> Exercise objective
The listing below holds a line with "right elbow: (487, 487)" and a line with "left back paw: (711, 537)". Reproduce those two lines exactly, plus everything between them.

> Records for this exercise
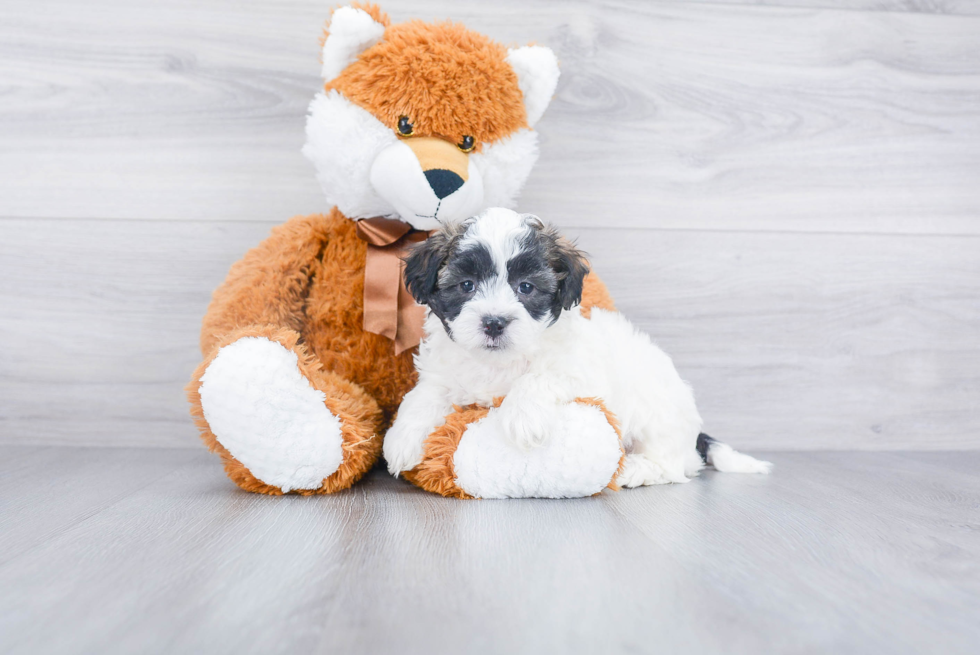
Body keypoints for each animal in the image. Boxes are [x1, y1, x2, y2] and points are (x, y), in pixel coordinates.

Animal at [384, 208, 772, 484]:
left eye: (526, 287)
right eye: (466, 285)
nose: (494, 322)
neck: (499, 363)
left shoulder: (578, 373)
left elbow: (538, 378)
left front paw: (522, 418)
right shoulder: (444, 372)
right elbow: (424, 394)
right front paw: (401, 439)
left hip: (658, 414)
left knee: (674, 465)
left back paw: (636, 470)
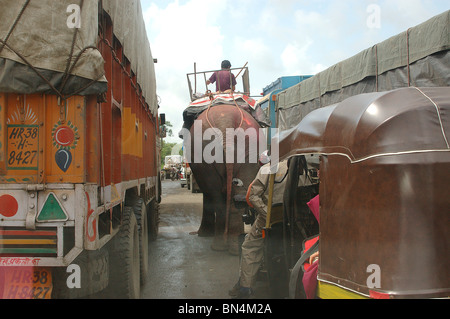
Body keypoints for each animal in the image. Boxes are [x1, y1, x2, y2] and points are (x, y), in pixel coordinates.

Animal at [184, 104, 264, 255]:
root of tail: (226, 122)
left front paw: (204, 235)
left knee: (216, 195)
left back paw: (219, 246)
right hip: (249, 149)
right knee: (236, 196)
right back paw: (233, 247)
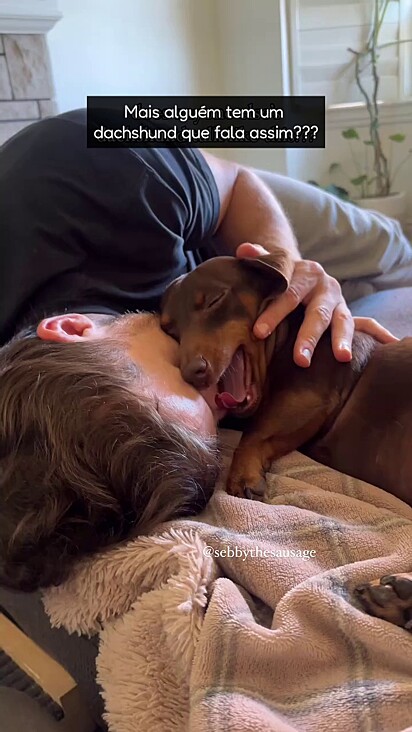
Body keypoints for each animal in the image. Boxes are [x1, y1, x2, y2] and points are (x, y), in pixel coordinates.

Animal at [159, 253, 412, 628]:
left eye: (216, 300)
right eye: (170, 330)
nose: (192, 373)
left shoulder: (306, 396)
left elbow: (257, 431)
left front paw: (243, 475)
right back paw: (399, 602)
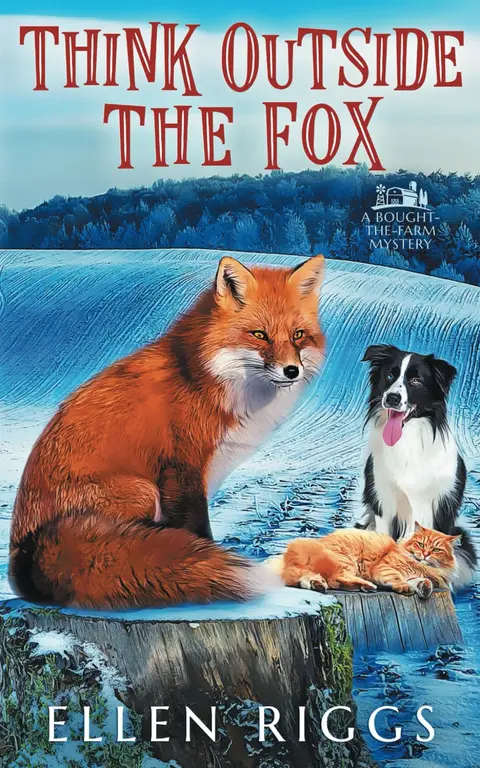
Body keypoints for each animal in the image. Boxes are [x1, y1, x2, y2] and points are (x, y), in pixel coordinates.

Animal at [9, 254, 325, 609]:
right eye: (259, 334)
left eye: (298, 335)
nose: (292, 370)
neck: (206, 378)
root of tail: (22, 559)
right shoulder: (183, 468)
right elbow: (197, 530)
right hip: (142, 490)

==

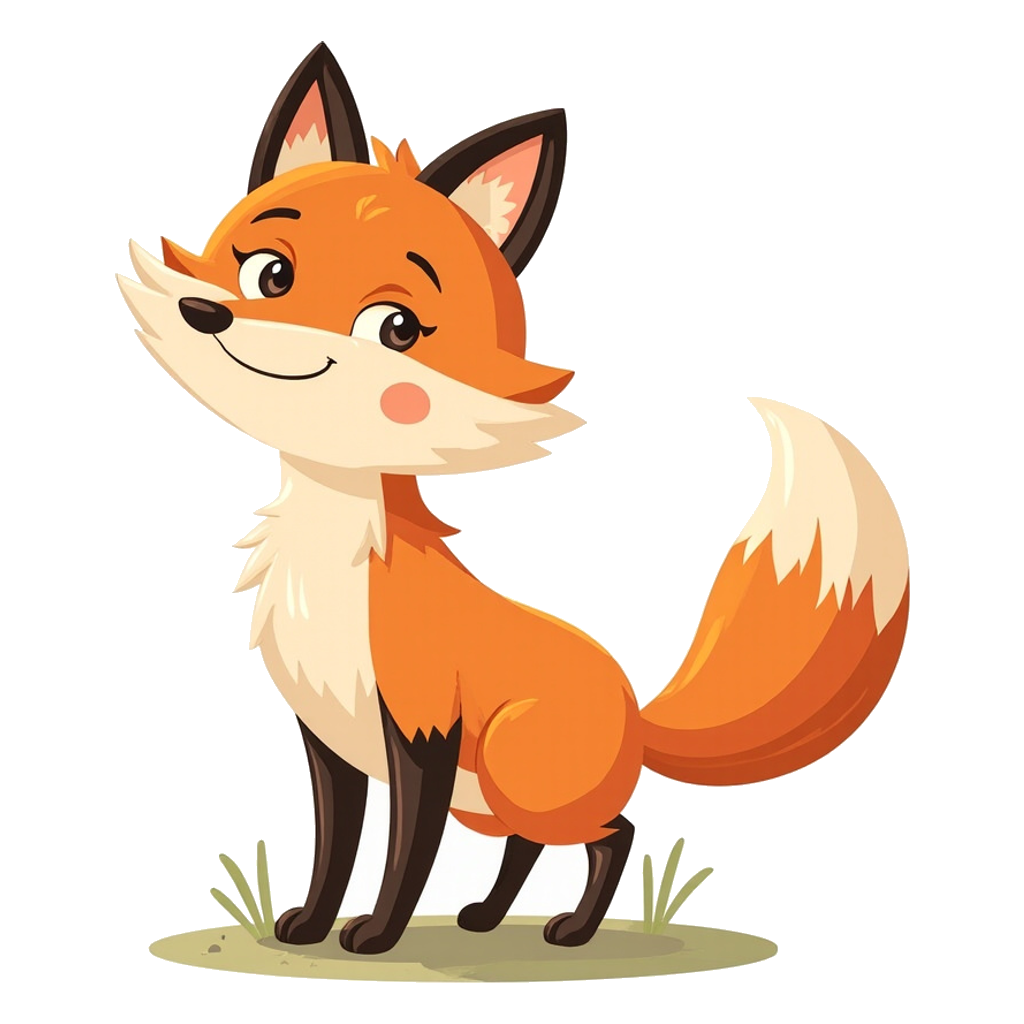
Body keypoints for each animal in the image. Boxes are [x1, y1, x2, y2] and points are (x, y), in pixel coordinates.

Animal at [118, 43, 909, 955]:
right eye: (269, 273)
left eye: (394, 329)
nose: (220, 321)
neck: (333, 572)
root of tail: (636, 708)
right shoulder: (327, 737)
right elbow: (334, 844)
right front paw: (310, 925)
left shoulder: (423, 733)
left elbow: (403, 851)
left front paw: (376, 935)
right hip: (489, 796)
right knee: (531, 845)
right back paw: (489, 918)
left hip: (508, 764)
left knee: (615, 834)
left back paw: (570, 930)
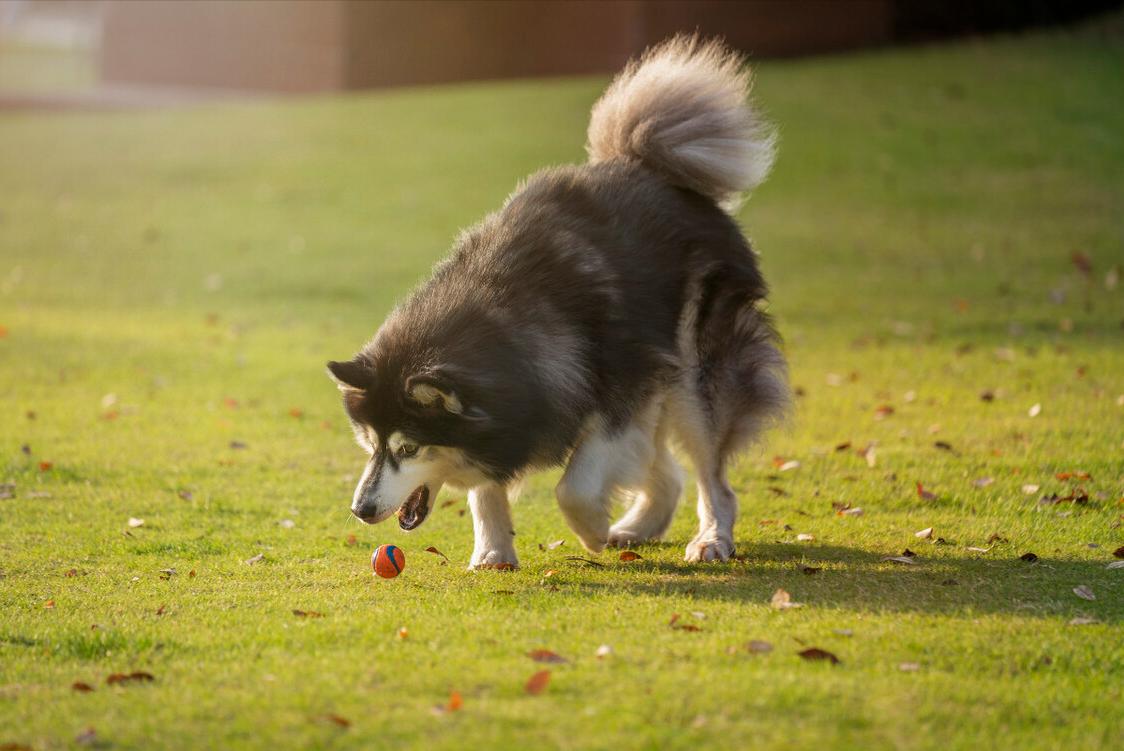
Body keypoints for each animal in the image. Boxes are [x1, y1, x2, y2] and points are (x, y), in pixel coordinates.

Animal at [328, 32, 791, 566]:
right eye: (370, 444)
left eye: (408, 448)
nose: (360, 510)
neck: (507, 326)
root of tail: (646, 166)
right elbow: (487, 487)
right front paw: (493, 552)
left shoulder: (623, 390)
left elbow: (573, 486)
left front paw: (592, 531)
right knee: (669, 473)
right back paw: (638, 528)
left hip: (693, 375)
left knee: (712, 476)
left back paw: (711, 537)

* * *

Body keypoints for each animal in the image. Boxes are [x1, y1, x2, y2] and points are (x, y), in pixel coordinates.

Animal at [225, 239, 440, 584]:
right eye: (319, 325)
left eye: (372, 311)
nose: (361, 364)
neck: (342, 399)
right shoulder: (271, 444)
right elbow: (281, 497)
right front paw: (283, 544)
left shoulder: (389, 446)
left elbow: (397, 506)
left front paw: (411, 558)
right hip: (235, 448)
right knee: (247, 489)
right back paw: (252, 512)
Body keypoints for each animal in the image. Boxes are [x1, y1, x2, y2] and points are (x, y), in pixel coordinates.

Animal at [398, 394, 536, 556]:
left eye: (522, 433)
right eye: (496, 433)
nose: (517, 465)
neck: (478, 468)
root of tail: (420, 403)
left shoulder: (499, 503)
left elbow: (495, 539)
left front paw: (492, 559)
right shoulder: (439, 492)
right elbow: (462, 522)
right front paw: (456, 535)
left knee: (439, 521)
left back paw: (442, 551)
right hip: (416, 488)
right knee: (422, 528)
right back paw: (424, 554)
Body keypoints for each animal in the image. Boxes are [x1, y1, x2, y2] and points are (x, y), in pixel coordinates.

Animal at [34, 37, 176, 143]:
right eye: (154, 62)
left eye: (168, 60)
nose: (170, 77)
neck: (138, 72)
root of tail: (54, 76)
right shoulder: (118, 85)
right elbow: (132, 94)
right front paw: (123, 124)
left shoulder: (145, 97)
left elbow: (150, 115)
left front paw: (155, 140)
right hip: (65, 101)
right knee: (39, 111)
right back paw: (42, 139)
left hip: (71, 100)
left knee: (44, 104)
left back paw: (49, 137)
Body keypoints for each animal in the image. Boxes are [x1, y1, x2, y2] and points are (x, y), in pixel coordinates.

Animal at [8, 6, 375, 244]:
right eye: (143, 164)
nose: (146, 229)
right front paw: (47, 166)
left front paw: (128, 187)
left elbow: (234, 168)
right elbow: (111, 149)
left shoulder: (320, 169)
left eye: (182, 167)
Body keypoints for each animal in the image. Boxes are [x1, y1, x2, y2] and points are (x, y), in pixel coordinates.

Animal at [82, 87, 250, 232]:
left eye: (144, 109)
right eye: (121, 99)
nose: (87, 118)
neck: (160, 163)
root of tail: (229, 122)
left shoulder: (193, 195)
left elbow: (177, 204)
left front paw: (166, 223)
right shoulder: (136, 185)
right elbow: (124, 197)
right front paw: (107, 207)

> Finished task
right elbow: (487, 487)
right front paw: (493, 552)
left shoulder: (623, 390)
left elbow: (573, 486)
left front paw: (592, 531)
right knee: (669, 473)
right back paw: (638, 528)
left hip: (693, 375)
left knee: (712, 476)
left back paw: (711, 537)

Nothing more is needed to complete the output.